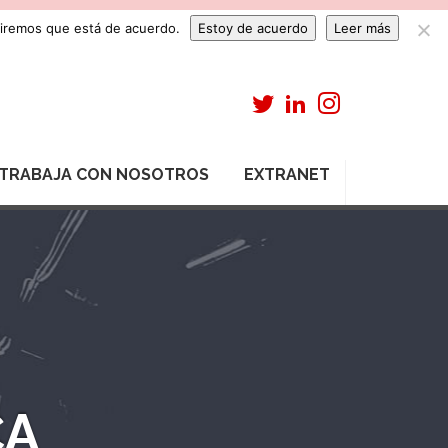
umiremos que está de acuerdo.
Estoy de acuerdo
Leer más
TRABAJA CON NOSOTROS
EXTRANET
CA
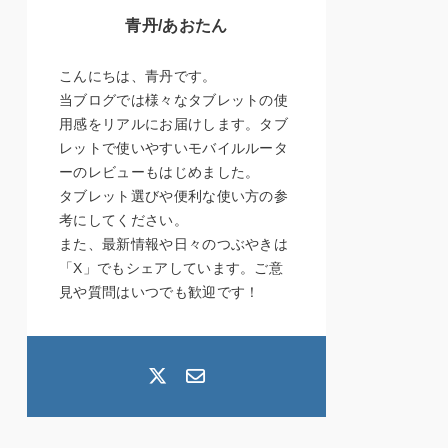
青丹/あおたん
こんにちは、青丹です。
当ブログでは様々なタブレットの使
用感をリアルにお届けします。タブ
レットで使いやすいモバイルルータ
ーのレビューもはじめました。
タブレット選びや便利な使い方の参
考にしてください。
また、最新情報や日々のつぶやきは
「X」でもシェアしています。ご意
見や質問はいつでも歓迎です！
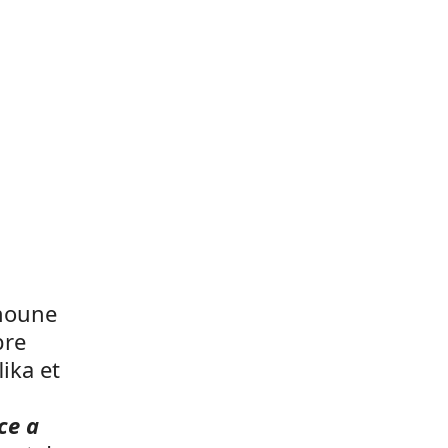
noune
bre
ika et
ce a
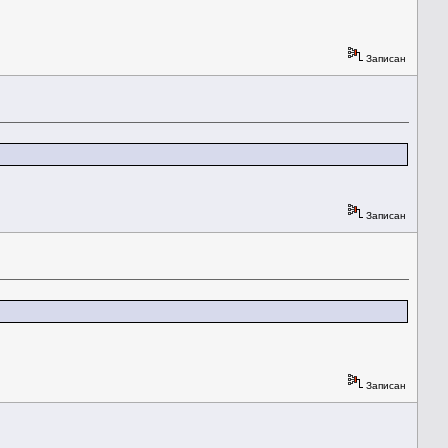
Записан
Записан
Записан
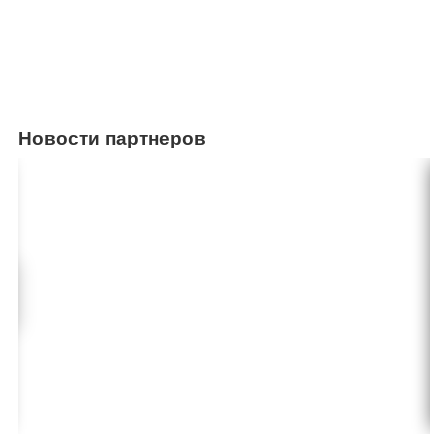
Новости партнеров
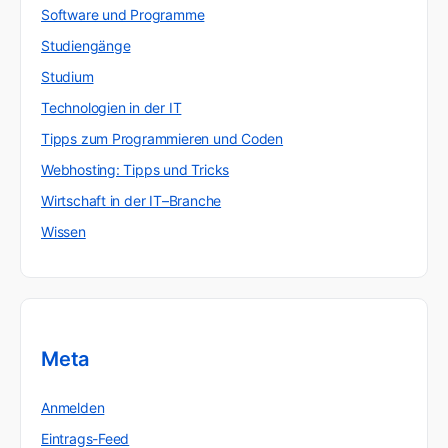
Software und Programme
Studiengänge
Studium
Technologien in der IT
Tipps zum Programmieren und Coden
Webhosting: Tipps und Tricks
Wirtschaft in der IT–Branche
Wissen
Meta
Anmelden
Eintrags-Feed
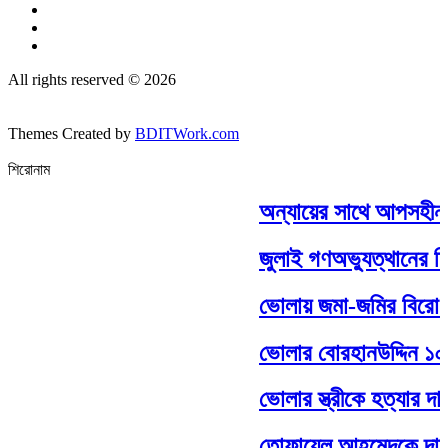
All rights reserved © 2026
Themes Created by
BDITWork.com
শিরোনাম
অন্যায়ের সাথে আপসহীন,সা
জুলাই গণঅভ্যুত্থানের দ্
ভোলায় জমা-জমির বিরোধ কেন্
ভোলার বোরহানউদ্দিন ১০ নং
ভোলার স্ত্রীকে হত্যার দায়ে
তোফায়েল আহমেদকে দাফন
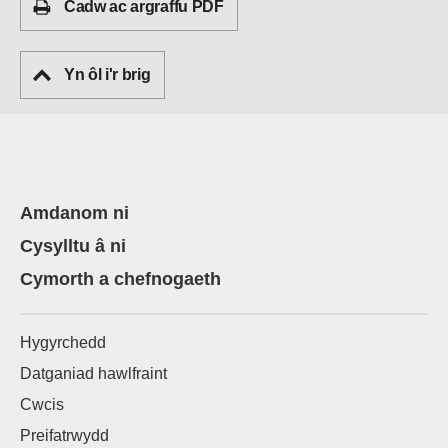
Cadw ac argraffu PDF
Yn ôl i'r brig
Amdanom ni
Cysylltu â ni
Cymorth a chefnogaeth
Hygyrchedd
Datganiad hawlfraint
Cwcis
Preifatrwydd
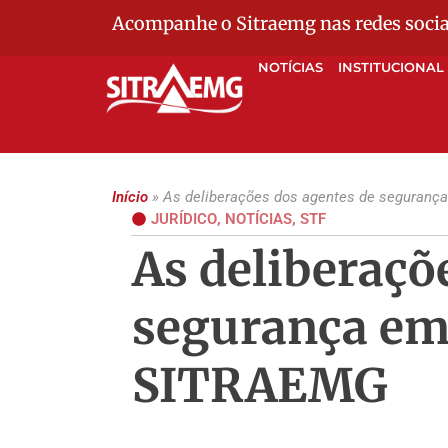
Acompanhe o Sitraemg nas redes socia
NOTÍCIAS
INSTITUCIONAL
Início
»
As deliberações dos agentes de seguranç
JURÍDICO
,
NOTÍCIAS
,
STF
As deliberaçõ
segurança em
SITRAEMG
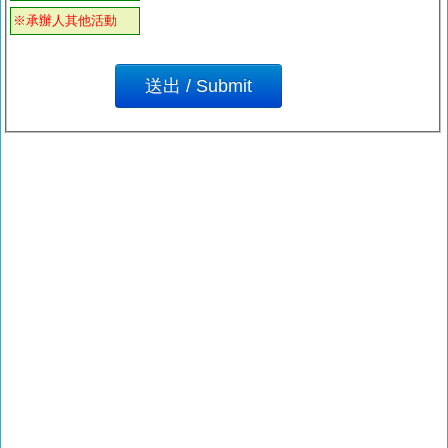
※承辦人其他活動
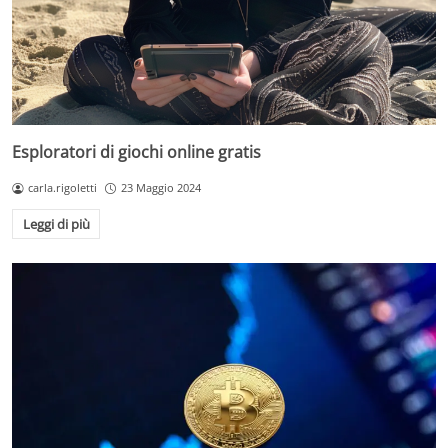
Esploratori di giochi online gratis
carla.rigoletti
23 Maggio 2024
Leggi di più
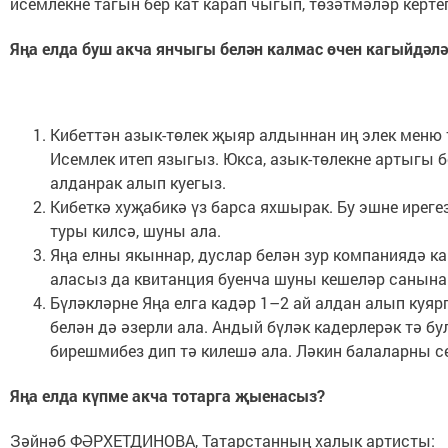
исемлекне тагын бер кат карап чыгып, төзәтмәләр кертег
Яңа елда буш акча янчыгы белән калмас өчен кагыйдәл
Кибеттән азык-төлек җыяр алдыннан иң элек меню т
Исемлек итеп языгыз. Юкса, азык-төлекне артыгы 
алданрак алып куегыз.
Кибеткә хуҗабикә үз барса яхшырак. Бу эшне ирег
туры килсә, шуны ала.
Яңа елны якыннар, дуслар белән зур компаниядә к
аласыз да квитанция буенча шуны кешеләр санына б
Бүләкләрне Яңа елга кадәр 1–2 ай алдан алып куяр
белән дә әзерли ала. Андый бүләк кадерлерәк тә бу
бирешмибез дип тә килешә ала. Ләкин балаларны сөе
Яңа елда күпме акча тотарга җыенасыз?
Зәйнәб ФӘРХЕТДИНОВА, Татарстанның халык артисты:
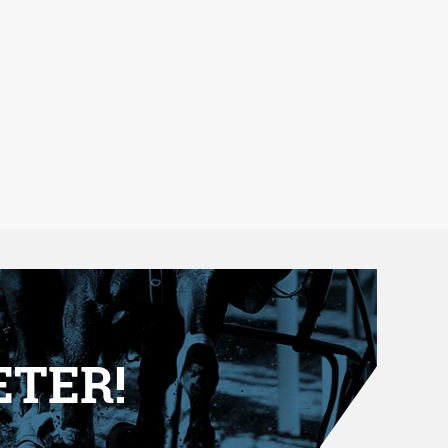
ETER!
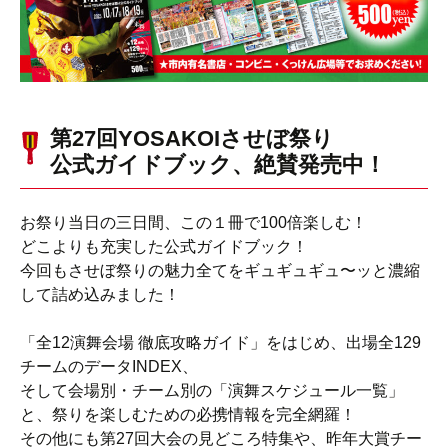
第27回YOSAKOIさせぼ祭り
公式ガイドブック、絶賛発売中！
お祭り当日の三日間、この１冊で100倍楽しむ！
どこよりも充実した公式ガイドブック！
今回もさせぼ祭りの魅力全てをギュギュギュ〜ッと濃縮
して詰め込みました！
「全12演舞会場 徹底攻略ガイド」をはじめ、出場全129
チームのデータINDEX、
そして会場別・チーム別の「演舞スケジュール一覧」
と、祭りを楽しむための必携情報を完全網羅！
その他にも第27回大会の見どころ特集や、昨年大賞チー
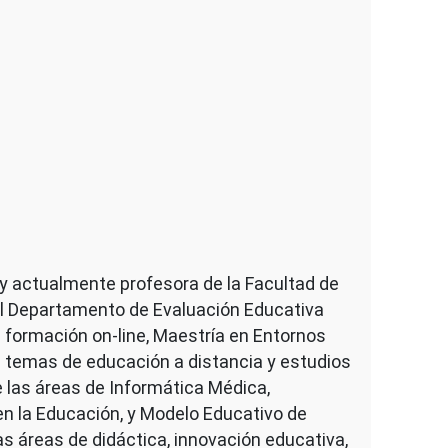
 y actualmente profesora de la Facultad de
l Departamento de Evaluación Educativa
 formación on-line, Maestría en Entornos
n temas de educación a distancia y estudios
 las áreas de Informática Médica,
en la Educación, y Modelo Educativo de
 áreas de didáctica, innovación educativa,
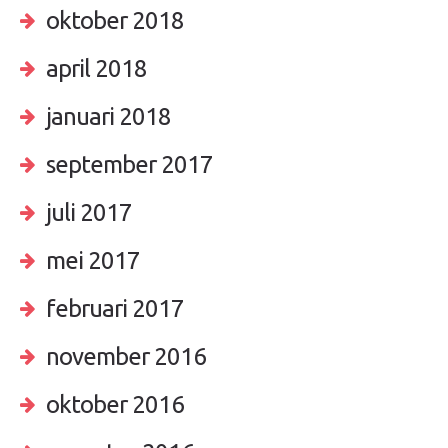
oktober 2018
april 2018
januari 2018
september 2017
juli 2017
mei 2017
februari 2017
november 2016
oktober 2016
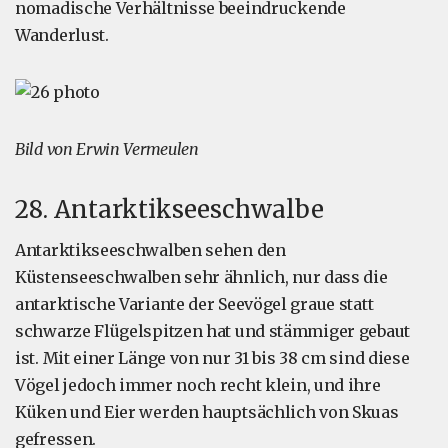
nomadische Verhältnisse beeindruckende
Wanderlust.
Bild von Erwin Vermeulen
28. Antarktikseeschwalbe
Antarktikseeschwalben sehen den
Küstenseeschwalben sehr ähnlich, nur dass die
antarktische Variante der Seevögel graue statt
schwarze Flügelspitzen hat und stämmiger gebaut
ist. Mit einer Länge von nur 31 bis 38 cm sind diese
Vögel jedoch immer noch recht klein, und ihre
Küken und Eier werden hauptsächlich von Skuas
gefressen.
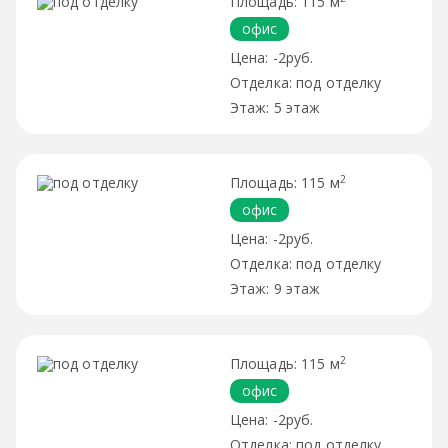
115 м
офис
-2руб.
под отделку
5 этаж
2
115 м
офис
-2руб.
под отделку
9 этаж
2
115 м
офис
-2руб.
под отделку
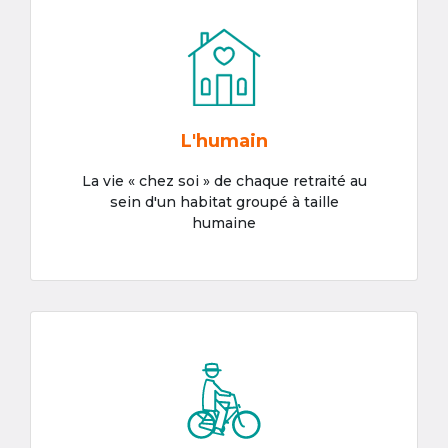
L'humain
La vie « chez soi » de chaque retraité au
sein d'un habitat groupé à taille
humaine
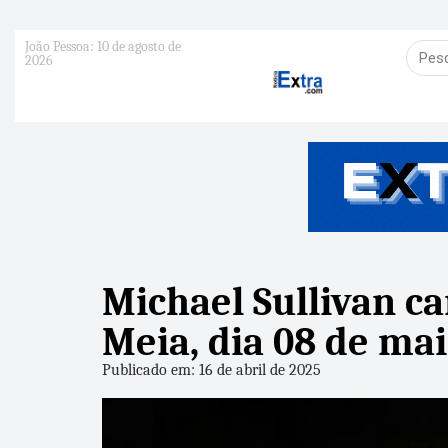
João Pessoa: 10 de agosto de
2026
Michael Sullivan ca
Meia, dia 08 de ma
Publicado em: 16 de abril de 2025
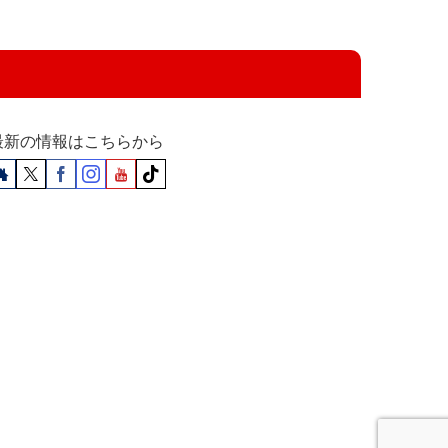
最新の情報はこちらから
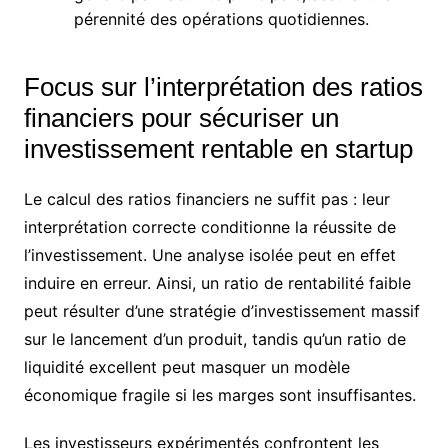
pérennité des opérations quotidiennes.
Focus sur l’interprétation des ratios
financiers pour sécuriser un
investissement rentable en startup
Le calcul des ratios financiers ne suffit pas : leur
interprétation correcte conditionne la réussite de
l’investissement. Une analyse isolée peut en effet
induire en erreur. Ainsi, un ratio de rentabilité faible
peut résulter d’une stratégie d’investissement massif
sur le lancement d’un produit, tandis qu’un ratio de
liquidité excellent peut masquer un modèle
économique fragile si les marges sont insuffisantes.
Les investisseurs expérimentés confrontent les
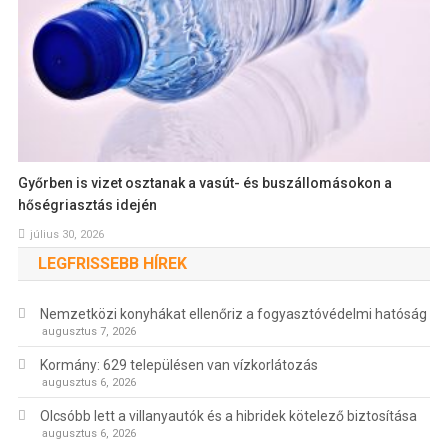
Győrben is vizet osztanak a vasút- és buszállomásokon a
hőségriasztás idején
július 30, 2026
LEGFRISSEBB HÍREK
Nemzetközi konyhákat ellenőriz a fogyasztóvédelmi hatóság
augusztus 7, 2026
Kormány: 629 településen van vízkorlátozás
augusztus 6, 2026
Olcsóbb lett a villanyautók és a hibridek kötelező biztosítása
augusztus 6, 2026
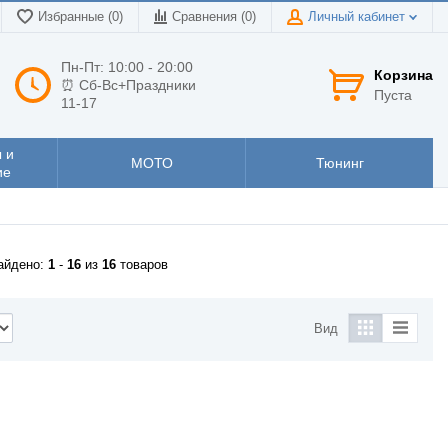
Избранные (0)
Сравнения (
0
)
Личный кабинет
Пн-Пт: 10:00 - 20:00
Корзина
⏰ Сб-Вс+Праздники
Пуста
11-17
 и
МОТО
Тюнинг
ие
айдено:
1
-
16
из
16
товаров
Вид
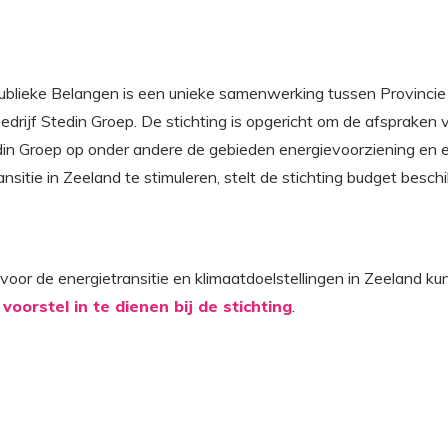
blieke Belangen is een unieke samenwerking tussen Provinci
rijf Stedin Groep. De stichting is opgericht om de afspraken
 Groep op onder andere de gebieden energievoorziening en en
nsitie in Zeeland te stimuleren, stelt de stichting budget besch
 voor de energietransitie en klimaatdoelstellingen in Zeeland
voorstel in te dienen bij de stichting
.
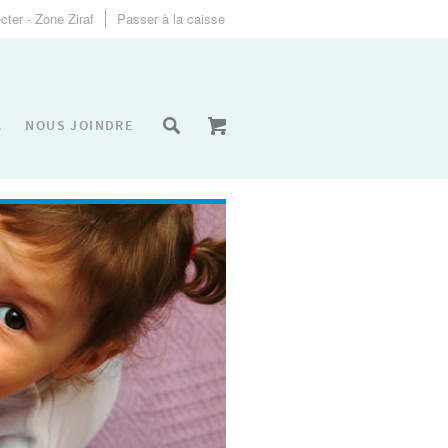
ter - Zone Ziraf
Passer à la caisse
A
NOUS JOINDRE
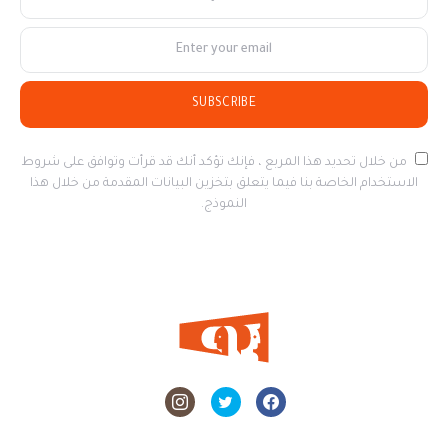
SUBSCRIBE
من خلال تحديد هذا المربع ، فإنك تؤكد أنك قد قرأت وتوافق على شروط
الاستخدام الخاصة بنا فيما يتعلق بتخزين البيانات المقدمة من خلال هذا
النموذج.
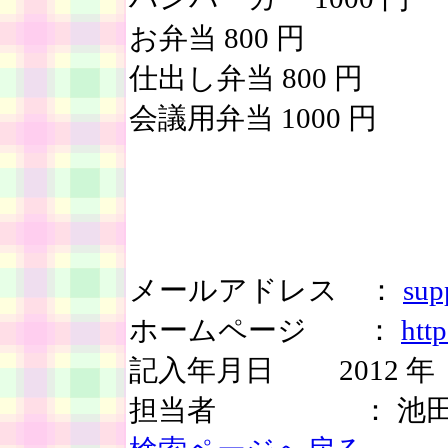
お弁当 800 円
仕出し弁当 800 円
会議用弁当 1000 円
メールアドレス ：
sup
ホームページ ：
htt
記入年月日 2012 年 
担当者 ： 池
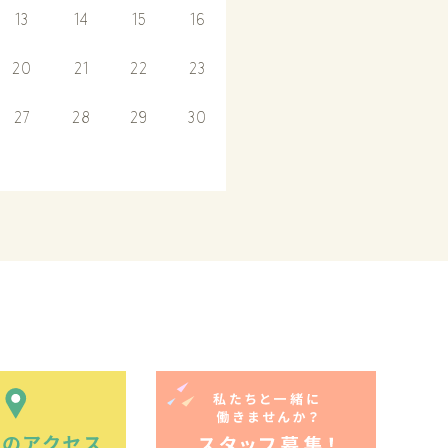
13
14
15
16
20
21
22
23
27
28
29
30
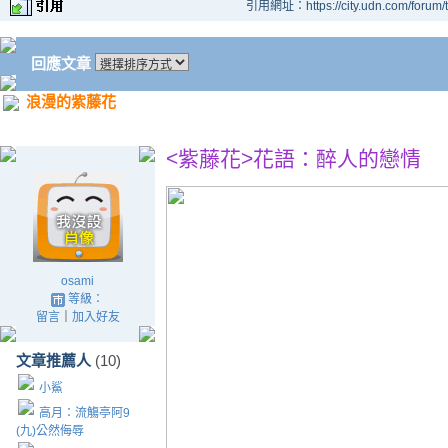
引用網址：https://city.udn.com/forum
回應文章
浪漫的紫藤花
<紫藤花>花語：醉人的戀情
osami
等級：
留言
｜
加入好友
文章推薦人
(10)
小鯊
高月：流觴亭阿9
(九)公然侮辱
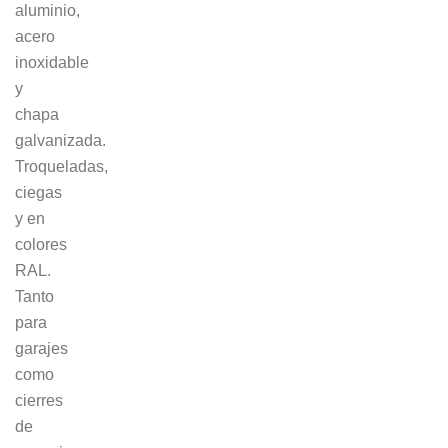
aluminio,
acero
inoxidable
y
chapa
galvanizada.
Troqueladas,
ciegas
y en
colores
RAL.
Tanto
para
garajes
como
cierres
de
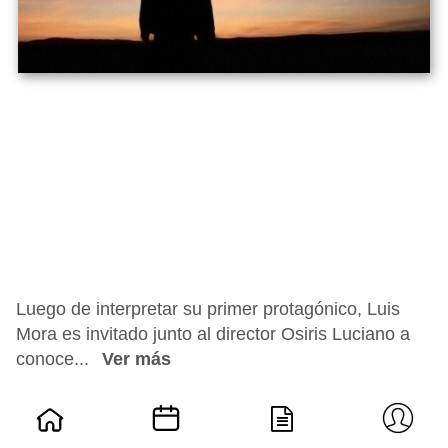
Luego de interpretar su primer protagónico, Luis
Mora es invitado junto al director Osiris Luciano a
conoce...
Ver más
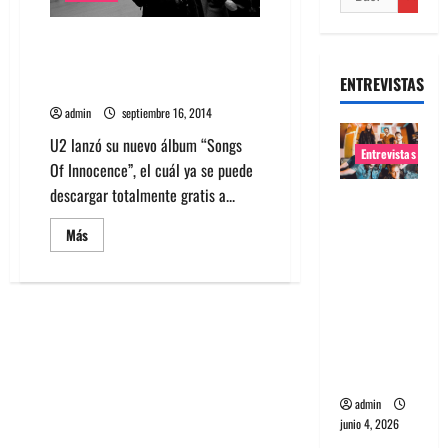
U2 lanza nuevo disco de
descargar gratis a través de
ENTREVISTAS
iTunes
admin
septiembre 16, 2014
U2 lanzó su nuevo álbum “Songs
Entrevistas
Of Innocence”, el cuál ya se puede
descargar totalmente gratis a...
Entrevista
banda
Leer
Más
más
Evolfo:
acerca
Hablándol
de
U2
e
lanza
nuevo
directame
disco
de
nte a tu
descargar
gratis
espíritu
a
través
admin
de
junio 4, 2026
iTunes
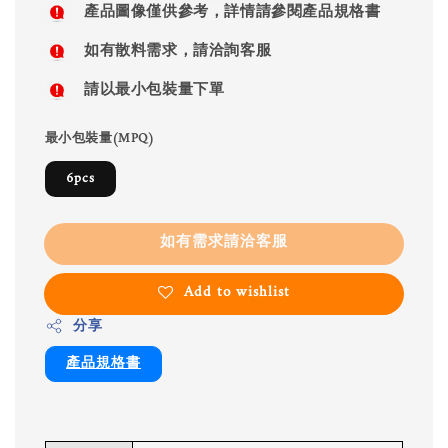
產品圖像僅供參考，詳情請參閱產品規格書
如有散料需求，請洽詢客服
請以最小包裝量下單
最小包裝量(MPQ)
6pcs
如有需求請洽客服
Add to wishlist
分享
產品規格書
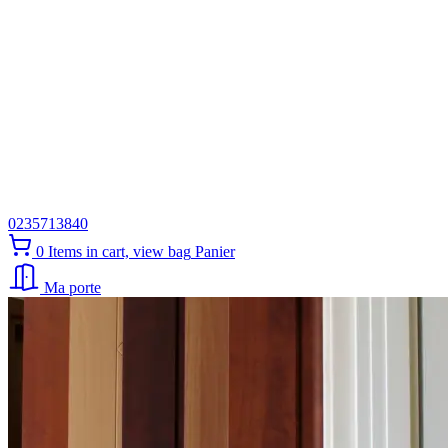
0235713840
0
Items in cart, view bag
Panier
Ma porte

# # # #

→ **What to produce**:
Print the data word for word, starting at the very beginning and going on through the line with "Eintrags-Feed", and leave out the pictures.

→ **Answer to this problem**:
umiremos que está de acuerdo.
Estoy de acuerdo
Leer más
TRABAJA CON NOSOTROS
EXTRANET
CA
青丹/あおたん
こんにちは、青丹です。
当ブログでは様々なタブレットの使
用感をリアルにお届けします。タブ
レットで使いやすいモバイルルータ
ーのレビューもはじめました。
タブレット選びや便利な使い方の参
考にしてください。
また、最新情報や日々のつぶやきは
「X」でもシェアしています。ご意
見や質問はいつでも歓迎です！
noune
bre
ika et
ce a
Записан
Записан
Записан
Новости партнеров
Software und Programme
Studiengänge
Studium
Technologien in der IT
Tipps zum Programmieren und Coden
Webhosting: Tipps und Tricks
Wirtschaft in der IT–Branche
Wissen
Meta
Anmelden
Eintrags-Feed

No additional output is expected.